- **BRIEF**: Reproduce the records word for word, from their start through the line containing "microorganisms are what break down the". Omit the pictures from your copy.

- - - - -

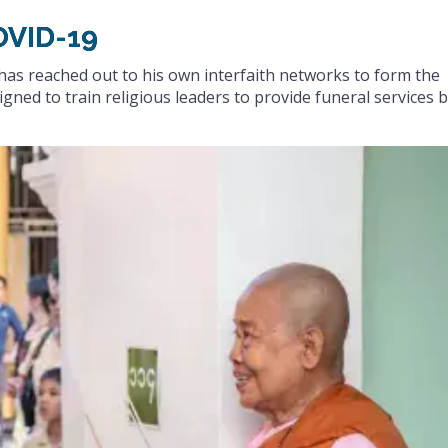
OVID-19
has reached out to his own interfaith networks to form the
gned to train religious leaders to provide funeral services 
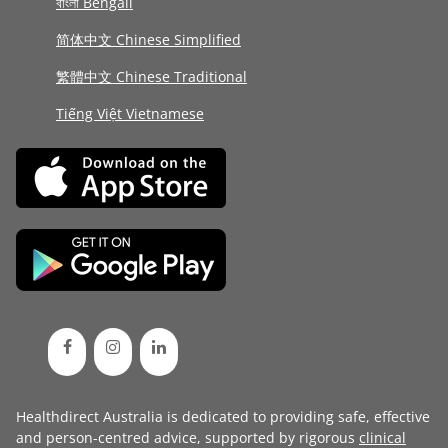
বাংলা Bengali
简体中文 Chinese Simplified
繁體中文 Chinese Traditional
Tiếng Việt Vietnamese
Healthdirect Australia is dedicated to providing safe, effective
and person-centred advice, supported by rigorous
clinical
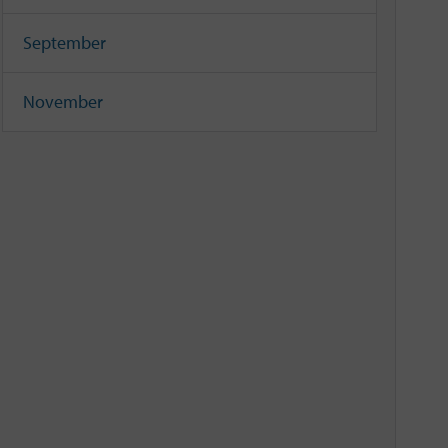
September
November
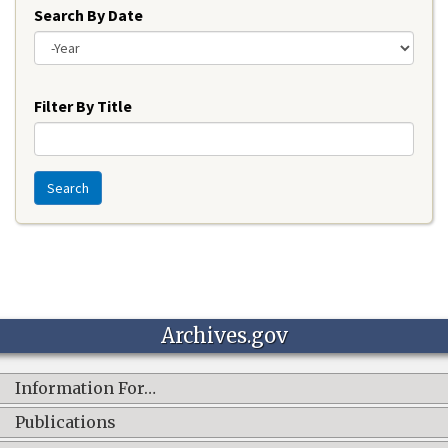
Search By Date
Year
Filter By Title
Search
Archives.gov
Information For…
Publications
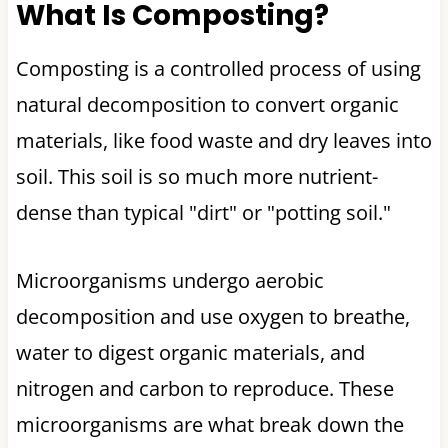
What Is Composting?
Composting is a controlled process of using
natural decomposition to convert organic
materials, like food waste and dry leaves into
soil. This soil is so much more nutrient-
dense than typical "dirt" or "potting soil."
Microorganisms undergo aerobic
decomposition and use oxygen to breathe,
water to digest organic materials, and
nitrogen and carbon to reproduce. These
microorganisms are what break down the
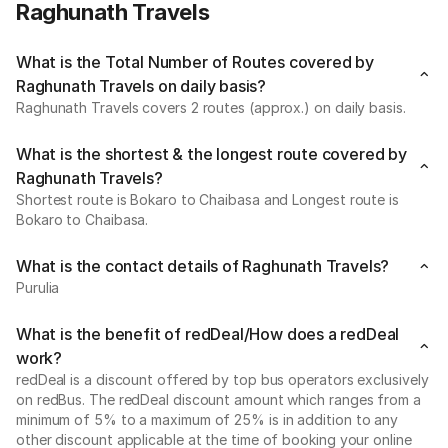
Raghunath Travels
What is the Total Number of Routes covered by
Raghunath Travels on daily basis?
Raghunath Travels covers 2 routes (approx.) on daily basis.
What is the shortest & the longest route covered by
Raghunath Travels?
Shortest route is Bokaro to Chaibasa and Longest route is
Bokaro to Chaibasa.
What is the contact details of Raghunath Travels?
Purulia
What is the benefit of redDeal/How does a redDeal
work?
redDeal is a discount offered by top bus operators exclusively
on redBus. The redDeal discount amount which ranges from a
minimum of 5% to a maximum of 25% is in addition to any
other discount applicable at the time of booking your online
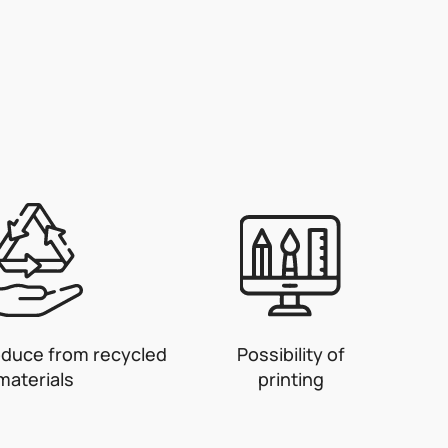
oduce from recycled
Possibility of
materials
printing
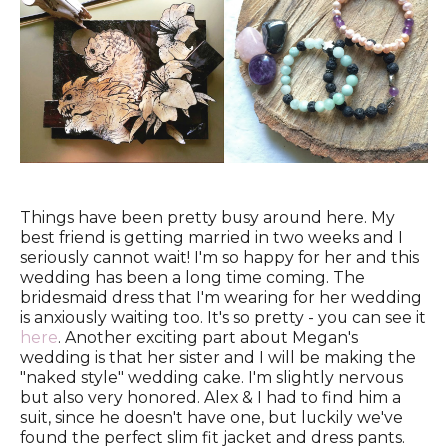
Things have been pretty busy around here. My
best friend is getting married in two weeks and I
seriously cannot wait! I'm so happy for her and this
wedding has been a long time coming. The
bridesmaid dress that I'm wearing for her wedding
is anxiously waiting too. It's so pretty - you can see it
here
. Another exciting part about Megan's
wedding is that her sister and I will be making the
"naked style" wedding cake. I'm slightly nervous
but also very honored. Alex & I had to find him a
suit, since he doesn't have one, but luckily we've
found the perfect slim fit jacket and dress pants.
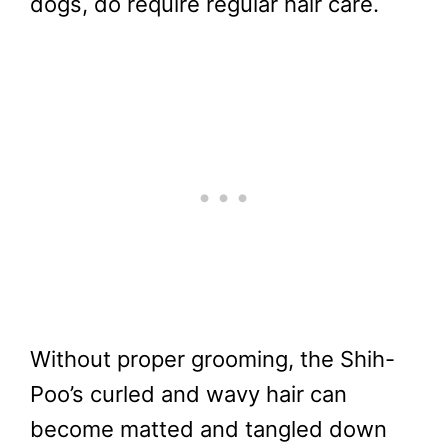
dogs, do require regular hair care.
Without proper grooming, the Shih-
Poo’s curled and wavy hair can
become matted and tangled down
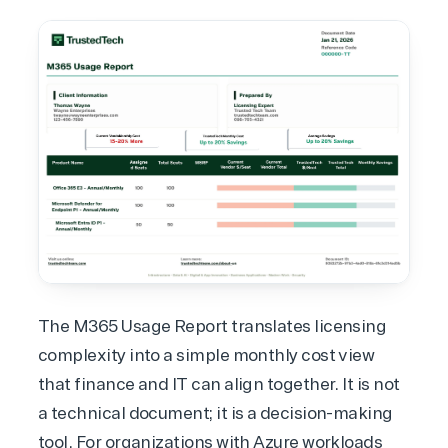
The M365 Usage Report translates licensing
complexity into a simple monthly cost view
that finance and IT can align together. It is not
a technical document; it is a decision-making
tool. For organizations with
Azure workloads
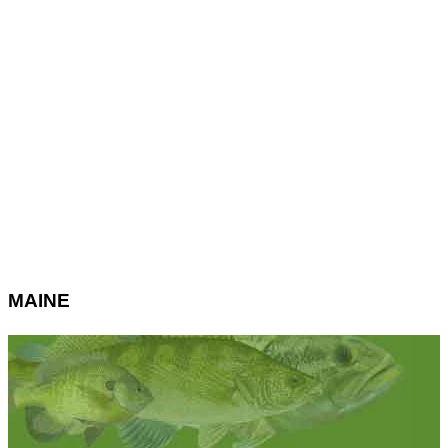
MAINE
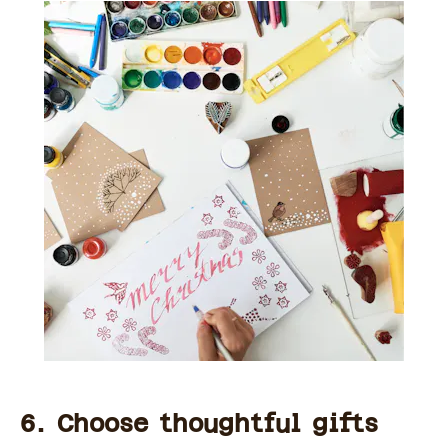
6. Choose thoughtful gifts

- - - - -

- **ANSWER SECTION**:
OVID-19
has reached out to his own interfaith networks to form the
gned to train religious leaders to provide funeral services 
বাংলা Bengali
简体中文 Chinese Simplified
繁體中文 Chinese Traditional
Tiếng Việt Vietnamese
Healthdirect Australia is dedicated to providing safe, effective
and person-centred advice, supported by rigorous
clinical
September
November
Search By Date
Year
Filter By Title
Search
Archives.gov
Information For…
Publications
What Is Composting?
Composting is a controlled process of using
natural decomposition to convert organic
materials, like food waste and dry leaves into
soil. This soil is so much more nutrient-
dense than typical "dirt" or "potting soil."
Microorganisms undergo aerobic
decomposition and use oxygen to breathe,
water to digest organic materials, and
nitrogen and carbon to reproduce. These
microorganisms are what break down the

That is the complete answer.